(Beginning of Study material)

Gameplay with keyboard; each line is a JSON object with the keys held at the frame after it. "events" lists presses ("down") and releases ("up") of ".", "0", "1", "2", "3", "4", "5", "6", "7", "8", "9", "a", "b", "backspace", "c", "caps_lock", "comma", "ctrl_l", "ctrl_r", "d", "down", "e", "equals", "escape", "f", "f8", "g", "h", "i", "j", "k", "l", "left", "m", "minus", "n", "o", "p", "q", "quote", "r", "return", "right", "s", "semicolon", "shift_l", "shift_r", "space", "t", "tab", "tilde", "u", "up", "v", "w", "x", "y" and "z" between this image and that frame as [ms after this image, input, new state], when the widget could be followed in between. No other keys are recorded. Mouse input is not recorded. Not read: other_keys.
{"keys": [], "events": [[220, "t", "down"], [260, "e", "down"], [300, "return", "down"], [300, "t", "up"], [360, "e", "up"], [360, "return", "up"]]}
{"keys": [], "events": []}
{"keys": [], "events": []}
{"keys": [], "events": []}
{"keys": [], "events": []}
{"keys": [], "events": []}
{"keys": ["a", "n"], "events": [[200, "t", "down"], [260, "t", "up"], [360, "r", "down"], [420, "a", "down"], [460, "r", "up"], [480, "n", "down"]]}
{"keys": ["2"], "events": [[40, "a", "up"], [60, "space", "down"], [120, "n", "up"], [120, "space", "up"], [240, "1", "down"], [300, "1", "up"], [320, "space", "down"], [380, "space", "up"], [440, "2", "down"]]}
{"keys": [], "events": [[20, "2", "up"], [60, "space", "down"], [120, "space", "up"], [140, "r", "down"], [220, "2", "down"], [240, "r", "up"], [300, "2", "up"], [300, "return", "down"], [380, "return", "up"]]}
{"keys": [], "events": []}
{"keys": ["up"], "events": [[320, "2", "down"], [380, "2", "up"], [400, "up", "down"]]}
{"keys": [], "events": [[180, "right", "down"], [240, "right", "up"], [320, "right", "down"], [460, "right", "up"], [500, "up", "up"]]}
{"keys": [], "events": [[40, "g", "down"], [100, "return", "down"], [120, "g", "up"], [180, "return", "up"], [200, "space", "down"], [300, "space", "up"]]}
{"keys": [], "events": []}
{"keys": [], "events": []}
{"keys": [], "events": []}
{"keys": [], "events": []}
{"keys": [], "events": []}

(End of Study material)

### Exercise description
Retype each record, matching it exactly.

### Written solution
Gameplay with keyboard; each line is a JSON object with the keys held at the frame after it. "events" lists presses ("down") and releases ("up") of ".", "0", "1", "2", "3", "4", "5", "6", "7", "8", "9", "a", "b", "backspace", "c", "caps_lock", "comma", "ctrl_l", "ctrl_r", "d", "down", "e", "equals", "escape", "f", "f8", "g", "h", "i", "j", "k", "l", "left", "m", "minus", "n", "o", "p", "q", "quote", "r", "return", "right", "s", "semicolon", "shift_l", "shift_r", "space", "t", "tab", "tilde", "u", "up", "v", "w", "x", "y" and "z" between this image and that frame as [ms after this image, input, new state], when the widget could be followed in between. No other keys are recorded. Mouse input is not recorded. Not read: other_keys.
{"keys": [], "events": [[220, "t", "down"], [260, "e", "down"], [300, "return", "down"], [300, "t", "up"], [360, "e", "up"], [360, "return", "up"]]}
{"keys": [], "events": []}
{"keys": [], "events": []}
{"keys": [], "events": []}
{"keys": [], "events": []}
{"keys": [], "events": []}
{"keys": ["a", "n"], "events": [[200, "t", "down"], [260, "t", "up"], [360, "r", "down"], [420, "a", "down"], [460, "r", "up"], [480, "n", "down"]]}
{"keys": ["2"], "events": [[40, "a", "up"], [60, "space", "down"], [120, "n", "up"], [120, "space", "up"], [240, "1", "down"], [300, "1", "up"], [320, "space", "down"], [380, "space", "up"], [440, "2", "down"]]}
{"keys": [], "events": [[20, "2", "up"], [60, "space", "down"], [120, "space", "up"], [140, "r", "down"], [220, "2", "down"], [240, "r", "up"], [300, "2", "up"], [300, "return", "down"], [380, "return", "up"]]}
{"keys": [], "events": []}
{"keys": ["up"], "events": [[320, "2", "down"], [380, "2", "up"], [400, "up", "down"]]}
{"keys": [], "events": [[180, "right", "down"], [240, "right", "up"], [320, "right", "down"], [460, "right", "up"], [500, "up", "up"]]}
{"keys": [], "events": [[40, "g", "down"], [100, "return", "down"], [120, "g", "up"], [180, "return", "up"], [200, "space", "down"], [300, "space", "up"]]}
{"keys": [], "events": []}
{"keys": [], "events": []}
{"keys": [], "events": []}
{"keys": [], "events": []}
{"keys": [], "events": []}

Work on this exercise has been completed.